NOT (QUITE) MY FIRST RODEO
By MICHAEL PERKINS
YOU SEE HERE THE ONE CAMERA I OWN THAT IS BOTH the primary cause my lifelong love of making pictures, and the only camera I have that I have never taken a single image with. It seems absurd, but upon examination, it makes perfect sense.
I was a small child when my parents bought this Kodak. I never touched a dial or button on it, but it nonetheless shaped my earliest awareness of what happens when you perform the magic of freezing time in a box. It preserved family gatherings, first steps, birthdays, vacays, and the everyday rhythms in the suburban midwest life of the 1950’s and ’60’s. The images that it produced, 35mm Kodachrome slides that took three full days to come back from the processor, splashed big-scale color and delight across our living room wall for over ten years. The arrival at our house of a new yellow and red Kodak box was like getting an extra Christmas.

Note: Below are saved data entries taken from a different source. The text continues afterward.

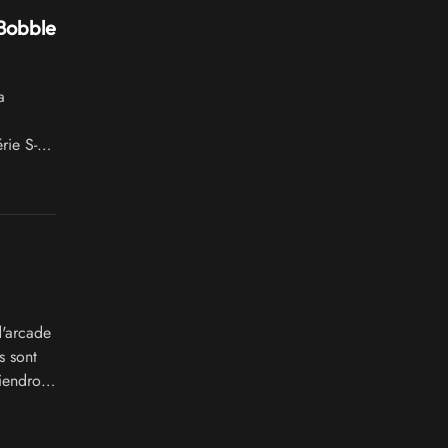
Bobble
a
rie S-
d'arcade
s sont
iendront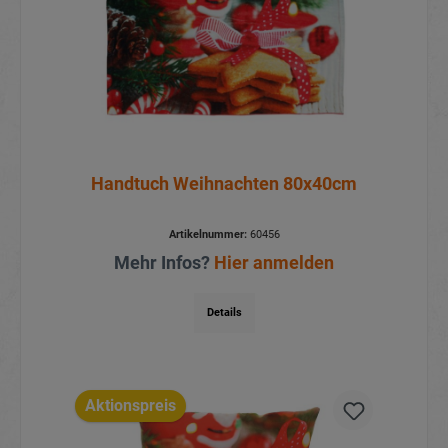
Handtuch Weihnachten 80x40cm
Artikelnummer:
60456
Mehr Infos?
Hier anmelden
Details
Aktionspreis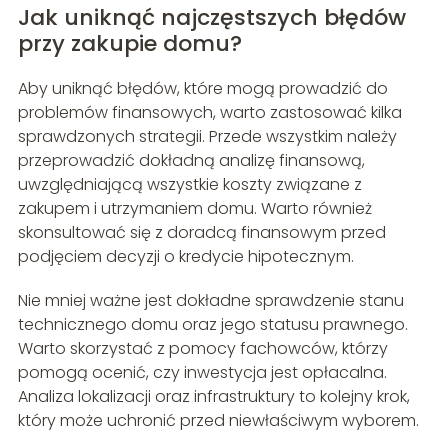
Jak uniknąć najczęstszych błędów
przy zakupie domu?
Aby uniknąć błędów, które mogą prowadzić do
problemów finansowych, warto zastosować kilka
sprawdzonych strategii. Przede wszystkim należy
przeprowadzić dokładną analizę finansową,
uwzględniającą wszystkie koszty związane z
zakupem i utrzymaniem domu. Warto również
skonsultować się z doradcą finansowym przed
podjęciem decyzji o kredycie hipotecznym.
Nie mniej ważne jest dokładne sprawdzenie stanu
technicznego domu oraz jego statusu prawnego.
Warto skorzystać z pomocy fachowców, którzy
pomogą ocenić, czy inwestycja jest opłacalna.
Analiza lokalizacji oraz infrastruktury to kolejny krok,
który może uchronić przed niewłaściwym wyborem.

The Kodak 828 camera was one of four fairly simple “Pony” models that Kodak cranked out by the millions from 1949-1959, and ours was the only one of the models that used 828 roll film. The format was designed to allow for the manufacture of more compact, entry-level cameras that could use what was essentially 35mm stock and yet produce substantially larger images by eliminating the use of sprocket holes. It had a 51mm fixed lens that could only shoot at one of four shutter speeds, with apertures ranging from f/4.5 to f/22 and a rudimentary distance/focus dial. The use of even amateur cameras of the time required deliberate calculation, planning and not a little luck, and so, as you might imagine, our family’s near misses (and outright fails) with the Pony became the stuff of family legend, every bit as much as our keepers.

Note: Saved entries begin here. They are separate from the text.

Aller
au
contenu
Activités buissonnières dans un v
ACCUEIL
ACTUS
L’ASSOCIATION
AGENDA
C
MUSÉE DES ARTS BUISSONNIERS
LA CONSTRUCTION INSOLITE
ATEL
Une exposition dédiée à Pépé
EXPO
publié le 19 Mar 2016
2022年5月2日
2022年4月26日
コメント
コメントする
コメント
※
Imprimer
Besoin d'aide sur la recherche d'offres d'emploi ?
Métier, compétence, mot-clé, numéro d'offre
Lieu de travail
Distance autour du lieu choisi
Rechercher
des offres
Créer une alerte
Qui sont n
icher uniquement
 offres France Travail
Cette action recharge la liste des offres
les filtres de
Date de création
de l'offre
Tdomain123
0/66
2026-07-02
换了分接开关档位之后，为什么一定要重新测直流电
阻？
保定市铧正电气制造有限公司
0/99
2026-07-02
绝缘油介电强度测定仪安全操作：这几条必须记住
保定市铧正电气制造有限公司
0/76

More importantly for me, the camera taught me, as its admiring non-user, to dream beyond my own limits. Once I got my own no-controls box camera at the age of thirteen, I went through a period of horrible discouragement, realizing that my piece of plastic junk wouldn’t automatically deliver the kind of pictures Mother and Dad made, even if I wished real hard (and, trust me, I tried). I learned, in short, just how much I had to learn, that good images had to be, in a very real way, earned. After the disappointing revelation that I couldn’t easily make what I saw in my mind come real through the work of my hands, my mistakes gradually became my teachers instead of my torturers. The Pony gave me the hunger to make that happen. And, in time, the pictures came.

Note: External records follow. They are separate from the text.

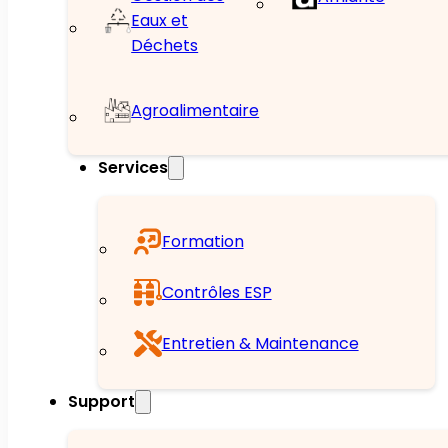
Eaux et
Déchets
Agroalimentaire
Services
Formation
Contrôles ESP
Entretien & Maintenance
Support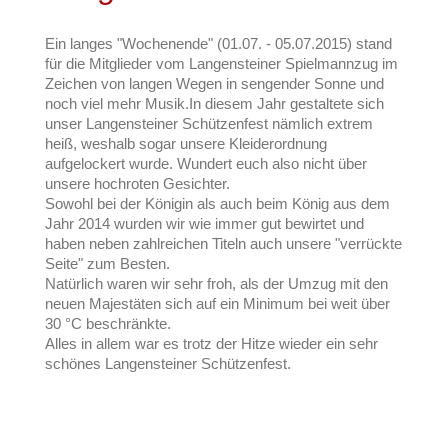
Ein langes "Wochenende" (01.07. - 05.07.2015) stand
für die Mitglieder vom Langensteiner Spielmannzug im
Zeichen von langen Wegen in sengender Sonne und
noch viel mehr Musik.In diesem Jahr gestaltete sich
unser Langensteiner Schützenfest nämlich extrem
heiß, weshalb sogar unsere Kleiderordnung
aufgelockert wurde. Wundert euch also nicht über
unsere hochroten Gesichter.
Sowohl bei der Königin als auch beim König aus dem
Jahr 2014 wurden wir wie immer gut bewirtet und
haben neben zahlreichen Titeln auch unsere "verrückte
Seite" zum Besten.
Natürlich waren wir sehr froh, als der Umzug mit den
neuen Majestäten sich auf ein Minimum bei weit über
30 °C beschränkte.
Alles in allem war es trotz der Hitze wieder ein sehr
schönes Langensteiner Schützenfest.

I’ve purchased a lot of old cameras just to run a roll of film through them to see what happens, but the near total disappearance of even expired 828 stock has kept me from shooting with my own parents’ chosen kit. But maybe I don’t have to: maybe I have already pulled as much delight out of it as I ever can. I see them, young and smiling, filled with dreams and desires, every time I pass the camera on my den shelves. That’s a pretty premium image all by itself. Don’t know if I can ever top it.